_WORK TO COMPLETE_
Print the records again, matching each line exactly.

Dataset entries

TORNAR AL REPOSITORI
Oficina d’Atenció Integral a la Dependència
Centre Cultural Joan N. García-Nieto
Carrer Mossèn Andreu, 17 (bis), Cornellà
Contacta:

_ANSWER TO THIS TASK_
TORNAR AL REPOSITORI
Oficina d’Atenció Integral a la Dependència
Centre Cultural Joan N. García-Nieto
Carrer Mossèn Andreu, 17 (bis), Cornellà
Contacta:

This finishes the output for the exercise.